The Oxford Access Scheme, based at the University of Oxford, is to encourage 100 children aged 13 and 14 from schools all over the country to become its ambassadors. They will follow a four-year programme of activities in a bid to raise the aspirations of talented students from schools which do not send children to top universities.

The Oxford Access Scheme Ambassador Programme, sponsored by the Sutton Trust educational charity and a private donor, will be aimed at schools with no record of sending students to Oxbridge and little history of sending students to any of the other 17 leading universities belonging to the Russell Group. This programme is the latest in a number of innovative projects created by the Oxford Access Scheme, a student-led organisation set up by Oxford students and tutors in 1990-1 to encourage more students from inner city and lower-income backgrounds, especially from minority ethnic groups, to go on to university.

One Year 9 pupil will be chosen this summer from each of 100 schools and colleges to participate in four years of residential and day events leading up to university application.

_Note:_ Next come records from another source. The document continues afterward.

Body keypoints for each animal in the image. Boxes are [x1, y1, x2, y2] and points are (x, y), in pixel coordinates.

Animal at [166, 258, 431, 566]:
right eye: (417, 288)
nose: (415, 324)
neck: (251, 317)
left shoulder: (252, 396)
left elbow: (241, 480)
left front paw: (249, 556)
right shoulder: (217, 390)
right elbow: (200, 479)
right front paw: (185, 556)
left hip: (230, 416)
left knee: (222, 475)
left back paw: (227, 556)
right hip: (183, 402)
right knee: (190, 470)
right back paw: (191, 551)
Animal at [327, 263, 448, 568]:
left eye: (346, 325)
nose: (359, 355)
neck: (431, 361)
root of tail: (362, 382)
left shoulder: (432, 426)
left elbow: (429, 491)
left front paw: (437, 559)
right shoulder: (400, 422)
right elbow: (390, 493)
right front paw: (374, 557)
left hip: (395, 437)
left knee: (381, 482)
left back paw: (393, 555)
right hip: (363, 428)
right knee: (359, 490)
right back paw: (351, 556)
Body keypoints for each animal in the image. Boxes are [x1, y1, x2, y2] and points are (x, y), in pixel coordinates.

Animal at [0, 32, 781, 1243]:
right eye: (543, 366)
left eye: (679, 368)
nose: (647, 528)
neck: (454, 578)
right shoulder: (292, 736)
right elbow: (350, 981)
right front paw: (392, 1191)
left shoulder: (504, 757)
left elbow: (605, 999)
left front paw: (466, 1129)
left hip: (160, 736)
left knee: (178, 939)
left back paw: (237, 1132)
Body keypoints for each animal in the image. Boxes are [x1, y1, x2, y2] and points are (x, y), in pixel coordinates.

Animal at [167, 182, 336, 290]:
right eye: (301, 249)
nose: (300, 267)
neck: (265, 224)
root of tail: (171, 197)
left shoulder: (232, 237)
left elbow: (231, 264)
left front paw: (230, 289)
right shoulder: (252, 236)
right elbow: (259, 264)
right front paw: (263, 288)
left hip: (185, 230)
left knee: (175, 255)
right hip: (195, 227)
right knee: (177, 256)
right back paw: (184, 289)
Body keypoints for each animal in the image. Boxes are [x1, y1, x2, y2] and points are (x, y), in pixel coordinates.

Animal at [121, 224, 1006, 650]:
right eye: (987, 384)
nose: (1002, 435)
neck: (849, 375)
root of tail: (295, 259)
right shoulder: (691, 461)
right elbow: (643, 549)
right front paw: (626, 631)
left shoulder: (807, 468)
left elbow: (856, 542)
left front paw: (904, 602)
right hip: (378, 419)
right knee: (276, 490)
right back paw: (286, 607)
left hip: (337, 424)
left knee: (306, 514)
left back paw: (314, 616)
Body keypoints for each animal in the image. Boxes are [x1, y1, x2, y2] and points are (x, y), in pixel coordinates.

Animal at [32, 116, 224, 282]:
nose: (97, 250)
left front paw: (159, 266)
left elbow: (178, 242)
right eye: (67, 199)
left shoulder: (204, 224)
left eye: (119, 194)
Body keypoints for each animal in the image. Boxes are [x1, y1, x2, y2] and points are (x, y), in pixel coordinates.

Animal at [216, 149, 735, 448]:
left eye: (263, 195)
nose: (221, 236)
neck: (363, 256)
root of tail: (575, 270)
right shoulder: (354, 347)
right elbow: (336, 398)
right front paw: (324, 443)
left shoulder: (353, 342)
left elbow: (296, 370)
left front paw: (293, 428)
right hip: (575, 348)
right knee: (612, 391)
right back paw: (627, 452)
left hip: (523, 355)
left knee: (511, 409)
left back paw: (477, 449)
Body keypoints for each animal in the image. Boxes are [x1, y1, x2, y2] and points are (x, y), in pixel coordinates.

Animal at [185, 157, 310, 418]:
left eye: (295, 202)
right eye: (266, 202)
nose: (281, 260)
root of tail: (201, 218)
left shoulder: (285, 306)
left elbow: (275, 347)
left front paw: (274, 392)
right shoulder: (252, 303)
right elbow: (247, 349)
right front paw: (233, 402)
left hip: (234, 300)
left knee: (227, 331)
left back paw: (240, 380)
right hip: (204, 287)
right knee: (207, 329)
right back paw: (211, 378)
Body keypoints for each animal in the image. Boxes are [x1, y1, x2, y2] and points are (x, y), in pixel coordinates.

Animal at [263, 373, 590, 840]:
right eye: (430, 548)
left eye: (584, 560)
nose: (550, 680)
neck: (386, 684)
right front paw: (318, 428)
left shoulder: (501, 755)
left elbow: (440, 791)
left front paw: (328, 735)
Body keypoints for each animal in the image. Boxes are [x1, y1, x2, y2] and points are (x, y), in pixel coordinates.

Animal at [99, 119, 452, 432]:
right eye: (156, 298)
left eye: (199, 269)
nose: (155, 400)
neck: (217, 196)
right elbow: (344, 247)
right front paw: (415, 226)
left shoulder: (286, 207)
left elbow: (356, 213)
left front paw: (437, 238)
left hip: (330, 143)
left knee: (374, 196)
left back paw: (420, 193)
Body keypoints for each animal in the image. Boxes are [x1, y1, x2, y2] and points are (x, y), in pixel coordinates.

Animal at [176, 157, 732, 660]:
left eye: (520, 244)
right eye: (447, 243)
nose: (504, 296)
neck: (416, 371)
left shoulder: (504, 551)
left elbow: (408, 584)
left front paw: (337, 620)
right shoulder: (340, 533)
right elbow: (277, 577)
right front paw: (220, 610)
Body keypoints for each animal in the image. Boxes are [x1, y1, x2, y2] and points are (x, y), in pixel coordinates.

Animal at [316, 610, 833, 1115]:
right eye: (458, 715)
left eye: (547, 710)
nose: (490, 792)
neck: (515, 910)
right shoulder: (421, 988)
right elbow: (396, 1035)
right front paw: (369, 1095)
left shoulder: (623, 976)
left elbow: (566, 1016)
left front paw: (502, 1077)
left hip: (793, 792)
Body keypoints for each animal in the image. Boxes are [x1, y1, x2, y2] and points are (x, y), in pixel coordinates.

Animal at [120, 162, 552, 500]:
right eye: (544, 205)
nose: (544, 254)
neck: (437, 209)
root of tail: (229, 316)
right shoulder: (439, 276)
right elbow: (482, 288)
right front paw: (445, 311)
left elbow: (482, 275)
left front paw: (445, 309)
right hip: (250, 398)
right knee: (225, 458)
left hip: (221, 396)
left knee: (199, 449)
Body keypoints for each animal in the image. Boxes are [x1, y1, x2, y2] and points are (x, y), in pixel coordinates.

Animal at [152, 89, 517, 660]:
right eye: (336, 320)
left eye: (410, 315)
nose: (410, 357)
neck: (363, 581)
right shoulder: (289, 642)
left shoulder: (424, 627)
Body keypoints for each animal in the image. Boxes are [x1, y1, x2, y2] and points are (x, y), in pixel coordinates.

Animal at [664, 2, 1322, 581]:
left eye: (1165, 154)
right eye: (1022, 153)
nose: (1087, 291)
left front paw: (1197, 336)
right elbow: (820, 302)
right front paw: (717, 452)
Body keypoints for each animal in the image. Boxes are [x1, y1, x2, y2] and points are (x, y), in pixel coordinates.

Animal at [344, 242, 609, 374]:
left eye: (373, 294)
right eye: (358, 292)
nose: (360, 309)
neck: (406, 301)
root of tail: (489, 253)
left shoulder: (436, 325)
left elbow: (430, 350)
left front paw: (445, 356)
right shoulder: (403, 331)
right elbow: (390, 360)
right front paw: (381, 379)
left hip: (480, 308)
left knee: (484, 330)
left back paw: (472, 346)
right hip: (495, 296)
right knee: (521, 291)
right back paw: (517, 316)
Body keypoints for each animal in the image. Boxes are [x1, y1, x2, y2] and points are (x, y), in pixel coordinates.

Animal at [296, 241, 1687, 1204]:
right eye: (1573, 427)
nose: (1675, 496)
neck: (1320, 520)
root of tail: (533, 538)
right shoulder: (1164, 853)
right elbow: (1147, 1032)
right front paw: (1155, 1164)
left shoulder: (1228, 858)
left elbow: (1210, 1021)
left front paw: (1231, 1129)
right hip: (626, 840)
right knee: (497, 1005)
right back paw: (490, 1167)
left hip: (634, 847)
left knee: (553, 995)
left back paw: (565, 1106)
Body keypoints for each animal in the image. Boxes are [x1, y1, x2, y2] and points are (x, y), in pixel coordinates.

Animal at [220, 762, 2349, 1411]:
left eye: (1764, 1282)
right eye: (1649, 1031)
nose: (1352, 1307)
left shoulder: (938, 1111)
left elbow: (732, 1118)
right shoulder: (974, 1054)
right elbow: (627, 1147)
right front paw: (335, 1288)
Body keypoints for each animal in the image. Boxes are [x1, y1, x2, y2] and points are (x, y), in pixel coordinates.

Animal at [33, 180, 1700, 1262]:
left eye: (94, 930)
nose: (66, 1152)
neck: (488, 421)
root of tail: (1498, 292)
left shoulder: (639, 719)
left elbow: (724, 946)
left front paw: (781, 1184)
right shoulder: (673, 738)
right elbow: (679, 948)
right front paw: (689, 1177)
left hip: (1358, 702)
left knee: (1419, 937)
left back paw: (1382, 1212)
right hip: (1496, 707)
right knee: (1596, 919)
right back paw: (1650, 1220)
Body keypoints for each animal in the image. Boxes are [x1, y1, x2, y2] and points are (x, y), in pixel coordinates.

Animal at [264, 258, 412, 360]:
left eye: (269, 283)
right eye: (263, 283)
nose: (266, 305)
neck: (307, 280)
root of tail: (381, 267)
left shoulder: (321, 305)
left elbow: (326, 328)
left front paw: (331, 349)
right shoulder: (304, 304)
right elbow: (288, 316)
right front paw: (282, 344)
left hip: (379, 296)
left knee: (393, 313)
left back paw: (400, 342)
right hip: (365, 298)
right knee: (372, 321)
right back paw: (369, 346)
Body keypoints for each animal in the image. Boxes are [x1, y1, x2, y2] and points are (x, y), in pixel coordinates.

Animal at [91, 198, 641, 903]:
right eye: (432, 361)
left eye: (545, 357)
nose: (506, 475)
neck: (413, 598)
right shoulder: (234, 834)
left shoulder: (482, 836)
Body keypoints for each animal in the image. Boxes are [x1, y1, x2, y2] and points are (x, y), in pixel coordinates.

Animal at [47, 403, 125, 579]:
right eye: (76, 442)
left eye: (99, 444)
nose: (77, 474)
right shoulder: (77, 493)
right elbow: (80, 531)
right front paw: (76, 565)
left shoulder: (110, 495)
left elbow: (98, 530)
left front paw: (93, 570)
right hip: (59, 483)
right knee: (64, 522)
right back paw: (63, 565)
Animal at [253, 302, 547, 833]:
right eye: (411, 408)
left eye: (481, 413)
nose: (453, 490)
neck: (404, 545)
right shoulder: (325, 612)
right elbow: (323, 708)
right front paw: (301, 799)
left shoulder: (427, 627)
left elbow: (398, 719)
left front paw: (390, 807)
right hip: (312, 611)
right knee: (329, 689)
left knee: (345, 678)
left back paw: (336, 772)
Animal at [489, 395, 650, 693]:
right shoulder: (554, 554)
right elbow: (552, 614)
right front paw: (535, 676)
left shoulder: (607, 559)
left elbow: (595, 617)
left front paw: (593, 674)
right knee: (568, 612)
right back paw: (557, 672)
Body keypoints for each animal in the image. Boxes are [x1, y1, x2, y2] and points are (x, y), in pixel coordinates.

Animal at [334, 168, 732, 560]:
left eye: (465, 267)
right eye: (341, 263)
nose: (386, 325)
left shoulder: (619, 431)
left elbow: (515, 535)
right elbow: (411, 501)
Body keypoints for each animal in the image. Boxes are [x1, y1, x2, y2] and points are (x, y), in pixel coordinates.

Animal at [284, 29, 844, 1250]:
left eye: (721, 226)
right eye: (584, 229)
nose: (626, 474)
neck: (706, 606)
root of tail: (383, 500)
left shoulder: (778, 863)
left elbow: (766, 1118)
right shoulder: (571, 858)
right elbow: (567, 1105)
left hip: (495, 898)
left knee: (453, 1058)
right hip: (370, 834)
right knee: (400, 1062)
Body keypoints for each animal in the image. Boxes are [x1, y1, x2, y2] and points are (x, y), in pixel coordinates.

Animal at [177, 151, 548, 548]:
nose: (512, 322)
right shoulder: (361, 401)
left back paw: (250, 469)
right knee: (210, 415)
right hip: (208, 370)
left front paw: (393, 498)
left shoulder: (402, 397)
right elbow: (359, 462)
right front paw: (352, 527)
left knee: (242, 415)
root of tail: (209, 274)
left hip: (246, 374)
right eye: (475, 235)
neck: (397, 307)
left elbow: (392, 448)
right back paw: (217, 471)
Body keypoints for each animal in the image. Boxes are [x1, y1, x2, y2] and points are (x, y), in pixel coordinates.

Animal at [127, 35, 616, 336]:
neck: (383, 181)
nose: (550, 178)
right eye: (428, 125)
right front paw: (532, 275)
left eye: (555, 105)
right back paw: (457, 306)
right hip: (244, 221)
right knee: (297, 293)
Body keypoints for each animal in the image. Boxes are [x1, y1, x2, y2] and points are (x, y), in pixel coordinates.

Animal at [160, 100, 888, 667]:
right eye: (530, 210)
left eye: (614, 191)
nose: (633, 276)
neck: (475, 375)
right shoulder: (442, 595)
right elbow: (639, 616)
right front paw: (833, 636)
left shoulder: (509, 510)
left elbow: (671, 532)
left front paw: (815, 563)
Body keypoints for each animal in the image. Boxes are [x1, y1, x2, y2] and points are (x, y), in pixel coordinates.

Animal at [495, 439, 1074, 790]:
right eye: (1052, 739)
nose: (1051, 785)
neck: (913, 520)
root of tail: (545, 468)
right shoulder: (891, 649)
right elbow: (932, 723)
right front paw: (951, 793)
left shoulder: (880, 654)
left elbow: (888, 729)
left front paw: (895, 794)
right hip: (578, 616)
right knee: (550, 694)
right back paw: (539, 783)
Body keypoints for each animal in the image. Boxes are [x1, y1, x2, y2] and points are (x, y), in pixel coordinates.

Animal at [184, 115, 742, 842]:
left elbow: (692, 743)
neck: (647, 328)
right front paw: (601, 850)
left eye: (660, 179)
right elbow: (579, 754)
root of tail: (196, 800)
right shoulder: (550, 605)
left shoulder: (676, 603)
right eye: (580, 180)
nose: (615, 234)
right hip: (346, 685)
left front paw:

They will attend the Aspire, Build and Challenge Summer School for Year 10 (children aged 14-15), a team-building residential in Year 11, followed by the Shadowing Programme and one of the Personal Development Summer Schools for Year 12 run by the Oxford Access Scheme. Students will be selected on the basis that they will remain on the programme for four years.

Maxine Lyseight, Co-ordinator of the Oxford Access Scheme, said: “We are very keen that these students serve as Oxford Access Scheme’s ambassadors to their schools, helping to diffuse information about other OAS initiatives amongst their peers and encouraging the young people around them to fulfil their potential. This ground-breaking programme is designed to support its participants through the crucial years of their school lives, enabling them to embrace as broad a range of options for their future as possible.”

Sir Peter Lampl, Chairman of the Sutton Trust, which was set up in 1997 to help non-privileged children, said: “Our research shows that there are currently hundreds of children in many schools who are talented enough to go to Oxford and other top universities but do not go there for a number of reasons. Some underestimate their own talents, and their exam success is known too late in the admissions process. Others fear they won’t get in to the top universities, or fit in if they are offered a place. We have been working with the University of Oxford since 1997 on Year 12 summer schools and know how positive they can be. But we also know that there are some people who slip through the net before they get to that stage. The University is to be congratulated on its support for this latest imaginative OAS scheme to reach them progressively from the age of 13+.”

The closing date for applications is Friday 27th May 2005.